Vous avez besoin de 3 choses
1 - Une version de windows 10 (.iso) avec une clé valide (enfin vous êtes grands vous faites bien comme vous voulez) que vous pouvez télécharger ici : https://www.microsoft.com/fr-fr/software-download/windows10ISO 
2 - Les fichiers bootcamp qui peuvent être téléchargés dans l'assistant bootcamp en cliquant en haut à gauche à coté de « édition » sur « action » puis « télécharger le logiciel de prise en charge windows ».(ces fichiers sont adaptés a votre mac, il faut donc les télécharger depuis le mac dont vous allez vous servir)
3 - les fichiers « Getwaiktools » qui sont à télécharger sur internet par CE LIEN (pas évident à trouver au début dans l'explication d'iTek) qui va les télécharger automatiquement : https://www.rmprepusb.com/tutorials/getwaiktools/GetWaikTools.zip?attredirects=0&d=1

Avant tout, le tuto utilise une machine virtuelle pour faire tout le boulot mais si vous avez une partition bootcamp interne c'est plus simple, plus stable et les transferts de fichiers sont plus solides. J'ai moi même galéré avec les transfert entre machine virtuelle et le mac, causant même des crashs.
Mais cela fonctionne avec ce qu'iTeck propose : virtual box (pensez à utiliser les petits fichiers supplémentaires qu’iTeck vous donne si vous utilisez Virtual Box afin que tout fonctionne). Mais ça marche aussi avec Parralels Desktop, votre partition actuelle Boot Camp ou encore plus simple : n’importe quel PC que vous avez sous la main !

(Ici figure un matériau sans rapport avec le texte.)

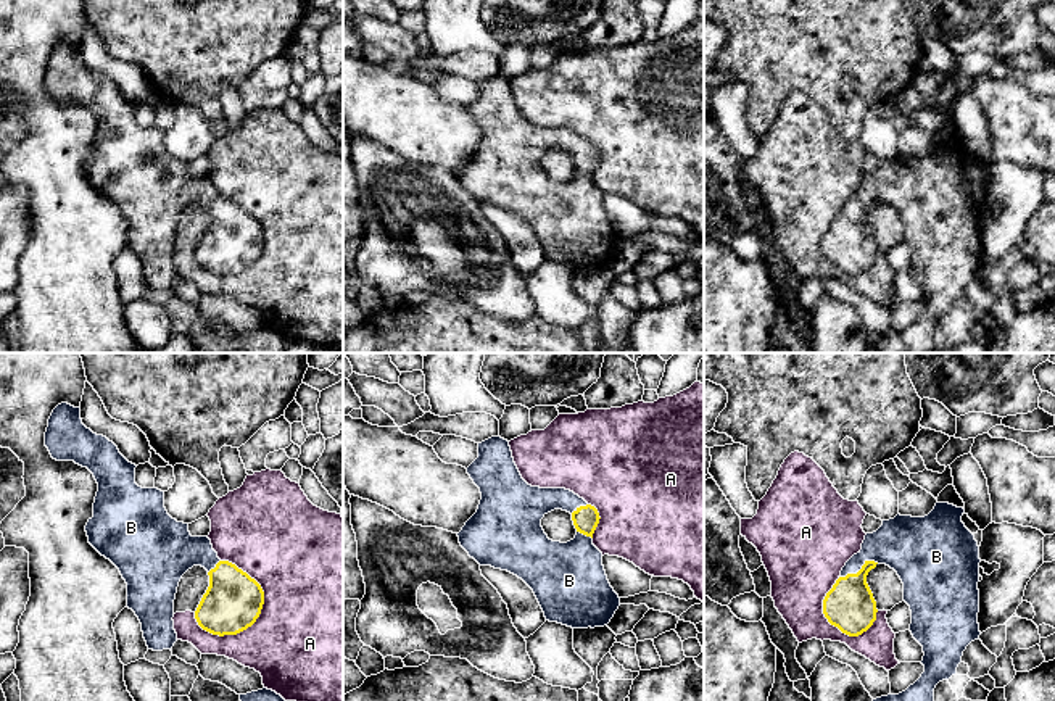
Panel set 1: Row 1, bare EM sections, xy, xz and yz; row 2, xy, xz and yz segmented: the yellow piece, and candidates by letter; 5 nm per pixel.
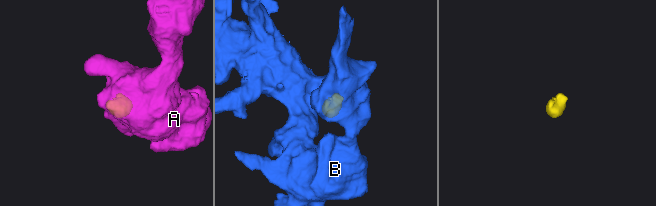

Si je fais ce Tuto c'est parce que j'ai poncé les différentes possibilités et les écueils liés à cette super vidéo. C'est pourquoi je suis à même de vous filer des petits tips pour y arriver plus facilement.
Sans parler du fait que ca change la vie de pouvoir bosser sur du deepfake ou jouer à des jeux avec son mac (le gain de perf est énorme. Par exemple, avec mon mac pro et un ssd en thunderbolt je fais tourner Hunt ou PUBG en élevé à 50 fps)

Rassemblez ces trois choses (citées au dessus) sur une clé usb (en Exfat si possible)
Utilisez votre Machine virtuelle (tout est très bien expliqué par iTeck donc je passe) ou votre bootcamp (à ce moment là les fichiers nécessaires au bon fonctionnement de Virtual box vous pouvez vous en passer) et placez-y l'image iso de windows et les getwaiktools depuis votre clé USB.
Si ca ne marche pas, recommencez ce n'est pas la peine d'aller plus loin.

Vérifiez bien que vous êtes connectés à internet, puis :
Allez dans le dossier GetWaikTools, sélectionnez le logiciel GetWaikTools et extraire tout.  Lancer le logiciel et cochez « Dism For Windows 10 »  (laissez coché aussi « Download to AppDir\Waik »). Cela crée un nouveau dossier nommé « ADK_6 ». Ouvrez-le, ouvrez « amd64 », puis « dism » et vérifiez que le logiciel « imagex.exe » s’y trouve. Pas la peine de l’utiliser, nous l’appellerons plus tard par le terminal.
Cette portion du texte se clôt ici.